Could be rip-snorter from here on in. Who knows.

The things you see

Driving down Smith Street today to get to the post office, I saw a monk getting a parking ticket.

Smith Street is quite a "colourful" street in Melbourne. In fact, I once had to go to the magistrates court and make a statement in relation to some of the more colourful behaviour going on there in the early hours of a Sunday morning (a bloke was trying to glass another bloke because he'd found him in his house, removing certain items and placing them in a large rubbish bag, presumably without prior permission). Smith Street has a Cash Converters, a money-loaning shop, a TAB, and eight billion cafes, many of them vegetarian and quite a few of them requiring you to ask for a key to use the toilets.

Anyway. So I'm in Smith Street and I see this monk. It's not terribly surprising to see a Franciscan monk in Smith Street because they live around there somewhere (in a converted warehouse loft? In a terrace house with peace flags out the front? Who's to know?). Still, it's never exactly par for the course to run into a monk, is it. So I do notice him, solitary, walking away from the post office, in long, brown robes and sandals. And he goes to a little red Holden and he unlocks the driver's door.

You know that moment when you're half in and half out of your car and you see a parking ticket under the wiper and you just freeze?

Monks do that too!

I could see him spot it - a bastard parking ticket from the bastard council on the windscreen of his car - and he sat with the door half open just staring at it for about five seconds.

Then he calmly reached around and removed it, placed it on the seat next to him, and resumed whatever it is monks do on a Tuesday afternoon.

I was very impressed.

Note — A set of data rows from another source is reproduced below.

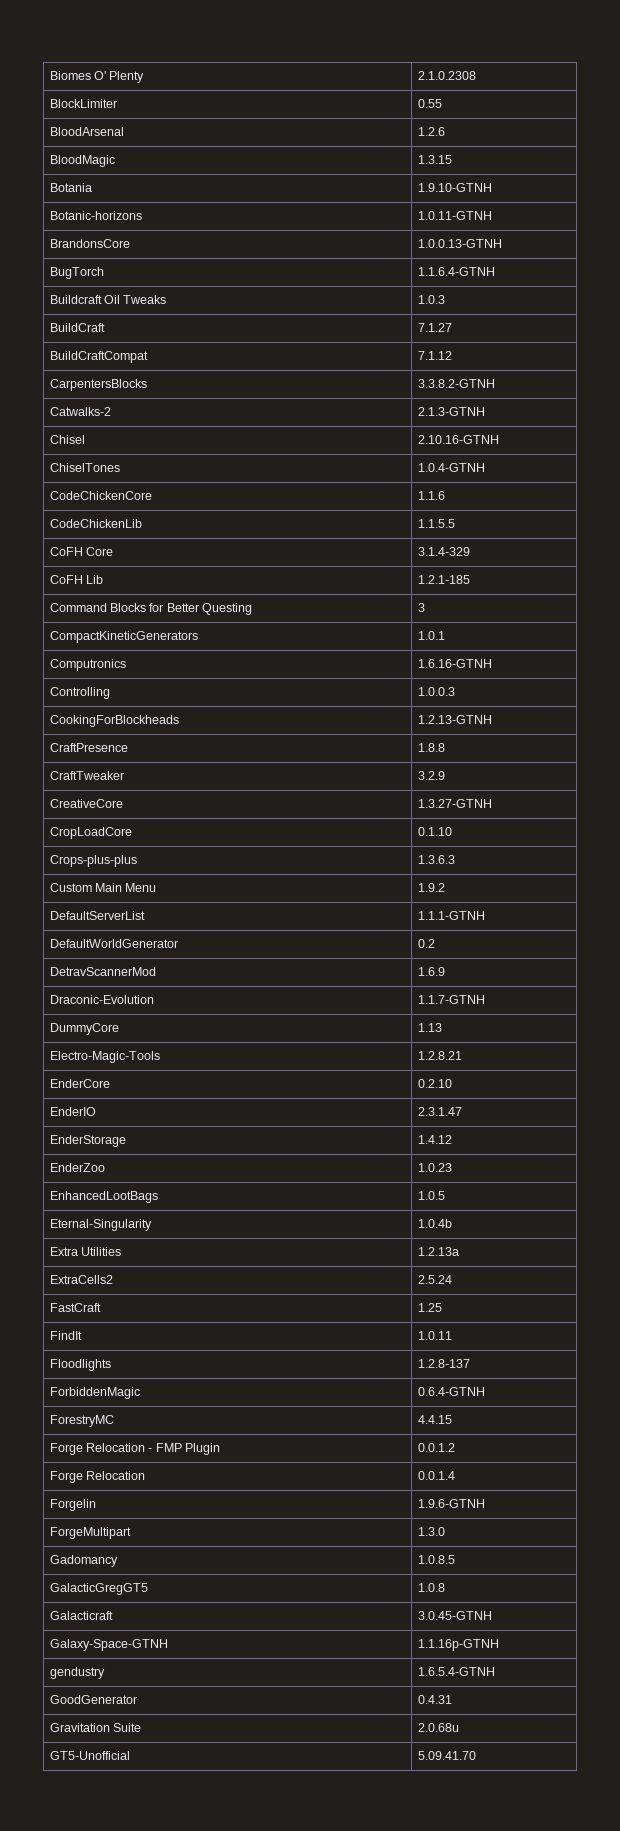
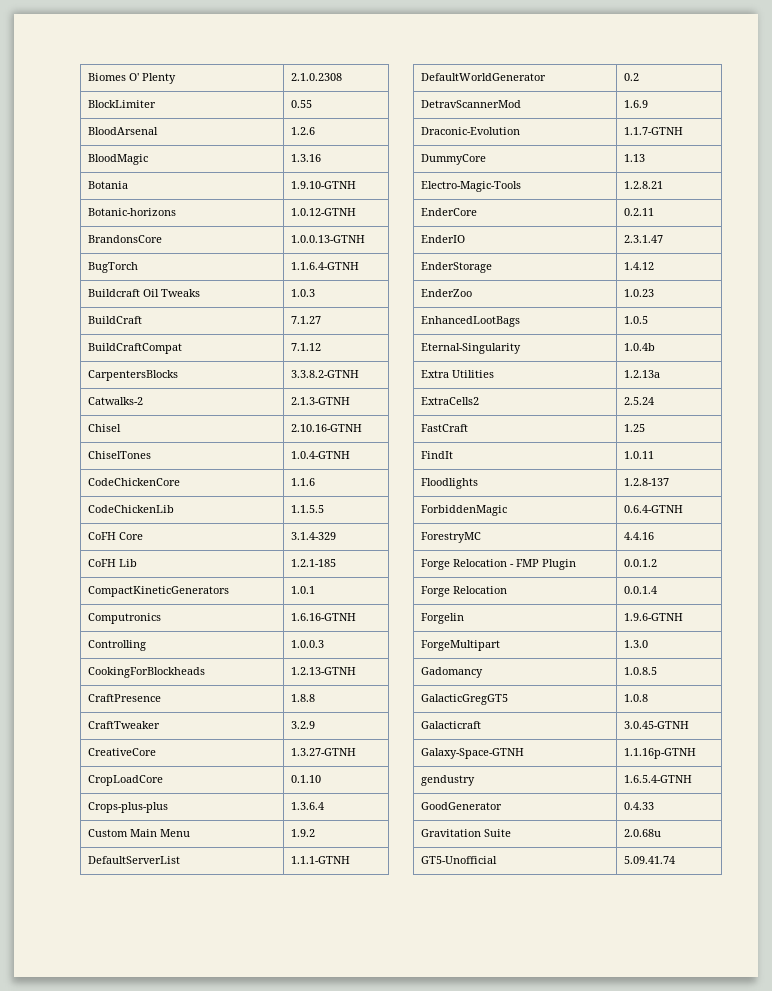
[417,155,452,164] 1.3.15 -> [290,154,321,162] 1.3.16
[417,211,492,220] 1.0.11-GTNH -> [290,208,356,216] 1.0.12-GTNH
[49,603,253,615] [417,603,425,612] // Command Blocks for Better Questing | 3 -> (336, 563) none
[417,855,455,864] 1.3.6.3 -> [290,802,324,810] 1.3.6.4
[417,1079,452,1088] 0.2.10 -> [623,208,654,216] 0.2.11
[417,1415,452,1424] 4.4.15 -> [623,532,654,540] 4.4.16
[417,1695,452,1704] 0.4.31 -> [623,802,654,810] 0.4.33
[417,1751,476,1760] 5.09.41.70 -> [623,856,675,864] 5.09.41.74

No rage. No horror. No walking around the car and checking for chalk marks. No inspecting the ticket machine and gestering furiously in case the inspector could still see him and realise the error of his ways. Nothing!

I bet the monks pay for it, though. I bet it doesn't come out of his monk wage.

PS Melbourne had the spookiest weather today. Yesterday was the coldest day since August tenth last year, and the planes were grounded and the air was like pea soup. Today, it was that but with the added weirdness of some really spooky light and a huge orange sunset, like in a breakfast cereal advertisement. Thought everyone else should know - if anyone wants to shoot a horror film in the next four days, I'd get yourselves down here.